5 Dampak Arogansi Jika Jokowi Presiden, Main Potong Anggaran
12 June 2014 - 09:16 am

Jokowi mempunyai cara jitu untuk menghadapi masalah pemda yang mbalelo itu, yakni dengan politik anggaran

Dalam debat capres cawapres perdana yang diselenggarakan KPU, pasangan Joko Widodo (Jokowi) dan Jusuf Kalla (JK) mengutarakan sejumlah gagasannya jika berhasil terpilih menjadi presiden dan wakil presiden di Pilpres 2014. Salah satunya, tentang kebijakan politik anggaran Jokowi yang akan memotong anggaran yang diberikan pusat ke daerah jika pemerintah daerah tidak ikuti aturan yang sudah ditetapkan pusat.

Jokowi mempunyai cara jitu untuk menghadapi masalah pemda yang mbalelo itu, yakni dengan politik anggaran. "Rata-rata 85 persen anggaran daerah berasal dari pusat.

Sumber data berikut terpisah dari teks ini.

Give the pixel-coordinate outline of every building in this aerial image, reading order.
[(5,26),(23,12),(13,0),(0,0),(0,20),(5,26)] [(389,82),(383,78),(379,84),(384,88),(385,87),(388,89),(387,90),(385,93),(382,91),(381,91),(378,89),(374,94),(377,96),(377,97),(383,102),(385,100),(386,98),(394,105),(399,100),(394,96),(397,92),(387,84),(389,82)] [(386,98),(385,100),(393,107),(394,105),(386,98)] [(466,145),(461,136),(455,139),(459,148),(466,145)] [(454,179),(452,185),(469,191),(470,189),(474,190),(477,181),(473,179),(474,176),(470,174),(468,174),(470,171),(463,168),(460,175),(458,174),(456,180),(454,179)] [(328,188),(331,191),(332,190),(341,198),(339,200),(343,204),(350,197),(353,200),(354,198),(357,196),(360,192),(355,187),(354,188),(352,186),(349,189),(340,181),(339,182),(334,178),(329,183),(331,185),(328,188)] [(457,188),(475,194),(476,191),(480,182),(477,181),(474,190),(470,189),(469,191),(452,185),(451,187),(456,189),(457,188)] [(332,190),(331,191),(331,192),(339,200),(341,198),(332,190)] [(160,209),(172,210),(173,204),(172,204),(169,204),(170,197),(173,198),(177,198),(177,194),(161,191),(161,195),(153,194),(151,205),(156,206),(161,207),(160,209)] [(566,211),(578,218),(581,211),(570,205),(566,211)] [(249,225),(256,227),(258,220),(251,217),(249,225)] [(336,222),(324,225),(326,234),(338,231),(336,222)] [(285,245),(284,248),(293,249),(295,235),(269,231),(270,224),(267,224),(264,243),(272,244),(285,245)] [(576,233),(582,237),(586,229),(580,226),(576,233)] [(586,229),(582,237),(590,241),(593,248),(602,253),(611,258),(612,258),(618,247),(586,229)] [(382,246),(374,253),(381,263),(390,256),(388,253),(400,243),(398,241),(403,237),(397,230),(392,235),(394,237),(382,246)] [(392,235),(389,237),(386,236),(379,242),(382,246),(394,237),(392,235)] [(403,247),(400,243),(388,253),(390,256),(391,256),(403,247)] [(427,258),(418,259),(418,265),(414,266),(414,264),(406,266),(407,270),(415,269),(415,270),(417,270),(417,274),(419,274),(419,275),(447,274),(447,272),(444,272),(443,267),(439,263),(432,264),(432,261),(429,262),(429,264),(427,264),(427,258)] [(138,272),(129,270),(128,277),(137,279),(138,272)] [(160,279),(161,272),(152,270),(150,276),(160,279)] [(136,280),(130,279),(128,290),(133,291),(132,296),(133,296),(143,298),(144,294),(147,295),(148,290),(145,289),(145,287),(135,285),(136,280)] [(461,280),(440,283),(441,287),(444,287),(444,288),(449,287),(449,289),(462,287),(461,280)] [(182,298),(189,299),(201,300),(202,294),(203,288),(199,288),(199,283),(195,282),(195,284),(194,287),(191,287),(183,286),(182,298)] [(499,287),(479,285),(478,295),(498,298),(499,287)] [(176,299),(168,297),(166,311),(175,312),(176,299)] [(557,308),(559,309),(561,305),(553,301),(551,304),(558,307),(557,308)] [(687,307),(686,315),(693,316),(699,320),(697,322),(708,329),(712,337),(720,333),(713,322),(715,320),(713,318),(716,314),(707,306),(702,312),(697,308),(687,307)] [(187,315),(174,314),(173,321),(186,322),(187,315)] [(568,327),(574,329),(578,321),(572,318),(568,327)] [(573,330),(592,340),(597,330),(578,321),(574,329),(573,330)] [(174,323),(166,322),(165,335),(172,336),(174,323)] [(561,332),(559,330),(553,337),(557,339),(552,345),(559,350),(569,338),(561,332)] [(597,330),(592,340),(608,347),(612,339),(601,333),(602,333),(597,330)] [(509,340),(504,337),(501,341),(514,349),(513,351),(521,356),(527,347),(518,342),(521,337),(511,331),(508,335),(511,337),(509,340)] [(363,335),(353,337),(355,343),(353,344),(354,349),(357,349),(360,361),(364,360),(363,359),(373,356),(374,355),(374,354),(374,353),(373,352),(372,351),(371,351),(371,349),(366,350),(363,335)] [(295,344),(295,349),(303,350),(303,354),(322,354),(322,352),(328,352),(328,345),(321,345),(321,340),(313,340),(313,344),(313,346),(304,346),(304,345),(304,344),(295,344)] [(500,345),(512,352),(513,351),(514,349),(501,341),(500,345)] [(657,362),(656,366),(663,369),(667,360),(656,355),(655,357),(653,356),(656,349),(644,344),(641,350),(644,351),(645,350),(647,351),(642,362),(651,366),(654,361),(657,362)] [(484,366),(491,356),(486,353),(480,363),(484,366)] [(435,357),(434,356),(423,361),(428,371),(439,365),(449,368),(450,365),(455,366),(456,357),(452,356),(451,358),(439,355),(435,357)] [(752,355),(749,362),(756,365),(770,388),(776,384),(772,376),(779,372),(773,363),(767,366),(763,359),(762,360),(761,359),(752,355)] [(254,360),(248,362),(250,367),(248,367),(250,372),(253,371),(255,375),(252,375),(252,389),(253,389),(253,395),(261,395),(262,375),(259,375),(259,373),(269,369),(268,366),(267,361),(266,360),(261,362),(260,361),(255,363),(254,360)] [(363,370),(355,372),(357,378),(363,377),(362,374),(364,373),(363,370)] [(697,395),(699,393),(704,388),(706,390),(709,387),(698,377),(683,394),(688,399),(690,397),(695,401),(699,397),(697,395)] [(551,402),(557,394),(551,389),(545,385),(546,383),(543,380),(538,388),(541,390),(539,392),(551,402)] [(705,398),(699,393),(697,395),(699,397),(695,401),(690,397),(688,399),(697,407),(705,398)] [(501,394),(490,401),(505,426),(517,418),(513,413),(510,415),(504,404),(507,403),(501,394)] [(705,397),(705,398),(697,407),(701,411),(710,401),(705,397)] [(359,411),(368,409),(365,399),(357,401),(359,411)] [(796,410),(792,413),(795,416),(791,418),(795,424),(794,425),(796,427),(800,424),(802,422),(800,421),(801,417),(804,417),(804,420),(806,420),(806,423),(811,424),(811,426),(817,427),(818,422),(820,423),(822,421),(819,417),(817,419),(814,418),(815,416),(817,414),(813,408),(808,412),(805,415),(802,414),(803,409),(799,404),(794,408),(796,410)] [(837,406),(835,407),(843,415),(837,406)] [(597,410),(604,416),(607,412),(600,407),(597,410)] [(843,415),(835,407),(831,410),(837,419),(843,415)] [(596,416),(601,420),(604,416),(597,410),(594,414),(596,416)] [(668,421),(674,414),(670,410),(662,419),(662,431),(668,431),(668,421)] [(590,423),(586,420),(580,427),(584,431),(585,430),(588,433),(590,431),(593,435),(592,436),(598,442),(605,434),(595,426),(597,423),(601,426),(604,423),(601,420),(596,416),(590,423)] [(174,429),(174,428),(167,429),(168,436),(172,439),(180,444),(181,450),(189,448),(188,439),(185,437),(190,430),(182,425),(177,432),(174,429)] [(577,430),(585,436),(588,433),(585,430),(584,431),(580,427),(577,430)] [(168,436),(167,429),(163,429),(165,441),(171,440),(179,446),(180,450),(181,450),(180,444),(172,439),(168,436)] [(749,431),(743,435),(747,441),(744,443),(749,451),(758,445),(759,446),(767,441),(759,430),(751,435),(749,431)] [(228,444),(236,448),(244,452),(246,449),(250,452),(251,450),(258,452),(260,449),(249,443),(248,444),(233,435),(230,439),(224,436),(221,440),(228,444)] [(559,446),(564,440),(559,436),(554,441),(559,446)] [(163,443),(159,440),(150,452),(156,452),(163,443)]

Kalau tidak mau (sejalan), beri punishment, daerah diperintah, bisa DAK (Dana Alokasi Khusus) dipotong, DAK dikurangi," kata Jokowi di Balai Sarbini, Jakarta, Senin (9/6).

Bagi Jokowi yang pernah memimpin Solo dan DKI Jakarta, pemotongan DAK itu sesuatu yang mengerikan bagi pemerintah daerah. "Ini agar daerah seiring dengan pemerintah pusat," tegas Jokowi.

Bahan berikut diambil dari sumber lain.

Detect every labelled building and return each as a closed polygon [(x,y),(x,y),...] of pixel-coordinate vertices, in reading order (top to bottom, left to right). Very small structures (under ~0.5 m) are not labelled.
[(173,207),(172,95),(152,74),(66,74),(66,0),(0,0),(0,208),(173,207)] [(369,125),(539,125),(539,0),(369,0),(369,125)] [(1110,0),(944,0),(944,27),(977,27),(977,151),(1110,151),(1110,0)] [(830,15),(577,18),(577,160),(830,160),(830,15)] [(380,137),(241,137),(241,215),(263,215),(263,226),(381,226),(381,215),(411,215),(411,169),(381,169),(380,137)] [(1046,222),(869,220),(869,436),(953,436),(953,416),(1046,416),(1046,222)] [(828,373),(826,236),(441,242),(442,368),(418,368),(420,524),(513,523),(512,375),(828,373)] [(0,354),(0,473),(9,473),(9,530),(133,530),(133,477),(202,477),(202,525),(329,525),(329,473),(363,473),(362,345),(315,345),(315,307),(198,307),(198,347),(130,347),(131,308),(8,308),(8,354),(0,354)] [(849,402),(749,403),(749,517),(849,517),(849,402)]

Soal peraturan yang seringkali tumpang tindih antara pusat dan daerah, Jokowi menyodorkan solusi satu pintu. "Sebab kalau semua bisa mengeluarkan, banyak peraturan daerah yang bertentangan dengan pusat," kata Jokowi. "Pintunya harus diberi satu."

Hal ini dinilai sebagai sebuah gagasan yang blunder dan akan membuat kacau koordinasi antara pusat dan daerah. Sebab, Jokowi tidak bisa dengan begitu saja memotong anggaran ke daerah hanya karena perbedaan pendapat soal kebijakan.

Dengan kebijakan Jokowi yang dinilai arogan ini, para pegawai negeri sipil di daerah nantinya akan terancam tidak bisa gajian karena Jokowi memotong anggaran tersebut. Hal ini juga akan membuat disintegrasi bangsa.

Berikut dampak yang akan terjadi terhadap arogansi Jokowi tentang kebijakan politik anggaran daerah:

PNS daerah tidak bisa gajian

Salah satu tanggapan pesimis keluar dari mulut Cawapres Hatta Rajasa. Pasangan Prabowo Subianto itu mengaku khawatir terhadap politik anggaran yang diwacanakan Jokowi-JK tersebut.

Menurut dia, salah satu dampak terbesar dari kebijakan yang ingin dilakukan Jokowi-JK itu adalah tertundanya gaji para PNS di daerah.

"Saya khawatir nanti kalau sampai misalkan ada kesalahan dikit terus uangnya ditahan, bagaimana orang mau gajian," kata Hatta di Rumah Polonia, Jakarta Timur, Selasa (10/6).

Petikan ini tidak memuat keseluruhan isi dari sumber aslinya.